**TEXTE FOURNI**:
####

- Une étude internationale révèle que 81 % de l'exposition aux inondations dans les Petits États Insulaires en Développement provient des eaux intérieures, remettant en question les priorités d'adaptation centrées sur la montée des eaux océaniques.
- Près de 20 % de la population de ces territoires, soit 8,5 millions de personnes, sont actuellement exposées aux inondations centennales, un chiffre qui devrait augmenter même sous le scénario climatique le plus favorable.
- Les experts restent divisés sur l'applicabilité de ces modèles globaux aux réalités locales, certains questionnant la généralisation de résultats dans des territoires aussi divers que les îles du Pacifique et des Caraïbes.
- L'étude démontre que les indices de vulnérabilité actuellement utilisés pour orienter les financements climatiques échouent à identifier correctement les petits États insulaires les plus exposés aux risques d'inondation.
Les Petits États Insulaires en Développement (PEID) font face à une menace d’inondation bien plus complexe que ne le suggèrent les images d’îles englouties par la montée des océans.
Une étude, publiée à la fin de l’année dernière, dans la revue Environmental Research Letters bouleverse notre compréhension des risques en révélant que les inondations intérieures, non océaniques, représentent 81 % de l’exposition totale aux inondations dans ces territoires.
Menée par Leanne Archer de l’université de Bristol (Royaume-Uni), en collaboration avec des collègues britanniques, cette recherche utilise un modèle hydrodynamique global à haute résolution (~30 mètres), pour évaluer l’exposition de la population aux inondations côtières et intérieures dans les 57 PEID identifiés par l’Organisation des Nations unies (ONU).
Ces territoires, répartis dans le Pacifique, les Caraïbes et l’océan Atlantique, incluent notamment les Seychelles, Maurice et les Comores pour l’Afrique.
Les résultats, qui couvrent à la fois la situation actuelle et trois scénarios climatiques futurs, dessinent un paysage de risques plus nuancé et géographiquement spécifique que les évaluations précédentes.

####

**PROBLÈME POSÉ 1**:
Répondez à ces questions sur le texte consacré aux inondations dans les PEID :
(a) Quelle part de l'exposition totale aux inondations dans ces territoires revient aux inondations intérieures ?
(b) Combien de personnes sont actuellement exposées aux inondations centennales ?
(c) Quelle est la résolution approximative du modèle hydrodynamique global utilisé ?
**PROBLÈME POSÉ 2**:
Poursuivez le texte sur l'exposition des PEID aux inondations après sa dernière phrase.

**DONNÉES FOURNIES**:

####

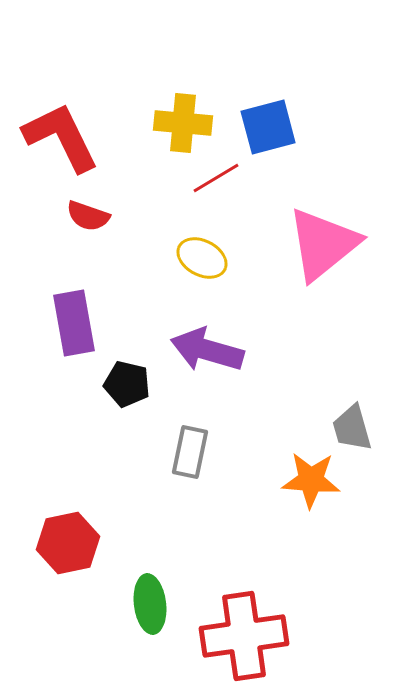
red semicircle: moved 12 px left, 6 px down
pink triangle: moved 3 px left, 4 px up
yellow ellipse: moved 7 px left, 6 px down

####

**RÉSULTAT OBTENU 1**:
(a) 81 %.
(b) 8,5 millions de personnes, soit près de 20 % de la population.
(c) Environ 30 mètres.

**RÉSULTAT OBTENU 2**:
Des risques sous-estimés et mal localisés
L’ampleur de l’exposition actuelle surprend. Selon l’étude, 19,5 % de la population des PEID, soit environ 8,5 millions de personnes, sont exposées aux inondations centennales. Ce chiffre dépasse largement les estimations antérieures qui se concentraient uniquement sur les inondations côtières. Dans 45 PEID sur 57, plus de 10 % de la population est exposée, et dans six territoires, ce taux dépasse 40 %.
« Nous avons été quelque peu surpris, car le discours dominant dans la littérature sur les PEID s’est concentré sur les inondations côtières et l’élévation du niveau de la mer », explique Leanne Archer, contactée par courriel par Mongabay. « Cependant, dans les PEID les plus exposés, les inondations côtières dominent encore en raison de la forte densité de population côtière, ce qui signifie qu’elles restent un facteur important d’inondation dans les PEID ».
Cette distinction révèle une réalité complexe : bien que les inondations intérieures dominent statistiquement à l’échelle globale, les mécanismes varient considérablement selon les territoires. Les inondations intérieures sont « souvent causées par les pluies extrêmes des cyclones tropicaux et les petites rivières à réponse rapide qui réagissent rapidement à ces précipitations », précise la chercheuse.

Un avenir d’exposition croissante malgré l’atténuation
Les projections climatiques ne laissent guère de place à l’optimisme. Même sous le scénario d’émissions le plus favorable (SSP1-2.6, compatible avec l’objectif de 2°C), l’exposition aux inondations passerait à 21 % de la population (+650 000 personnes).
Sous le scénario intermédiaire (SSP2-4.5, trajectoire actuelle probable), elle atteindrait 22 % (+1 025 000 personnes), et sous le scénario d’émissions élevées (SSP5-8.5, scénario pessimiste), 23 % (+1 500 000 personnes).
Un élément particulièrement significatif émerge de cette analyse : les PEID les plus exposés aujourd’hui le demeureront quel que soit le scénario climatique futur. « Ce résultat démontre que les approches d’adaptation « sans regret » devraient être privilégiées, en particulier dans ces lieux les plus à risque », souligne Archer.
Cette stabilité dans le classement des risques suggère que les investissements d’adaptation dans ces zones seraient robustes face à l’incertitude climatique.
Les mécanismes de financement climatique en question
L’étude met en lumière une défaillance majeure des outils actuels d’évaluation des risques. Les six indices de vulnérabilité analysés, couramment utilisés pour orienter les financements climatiques, échouent à identifier correctement les PEID les plus exposés aux inondations. Seul l’Indice de Vulnérabilité Économique et Environnementale présente un lien faible mais statistiquement significatif (r = 0,33, p < 0,05) avec les projections de risque.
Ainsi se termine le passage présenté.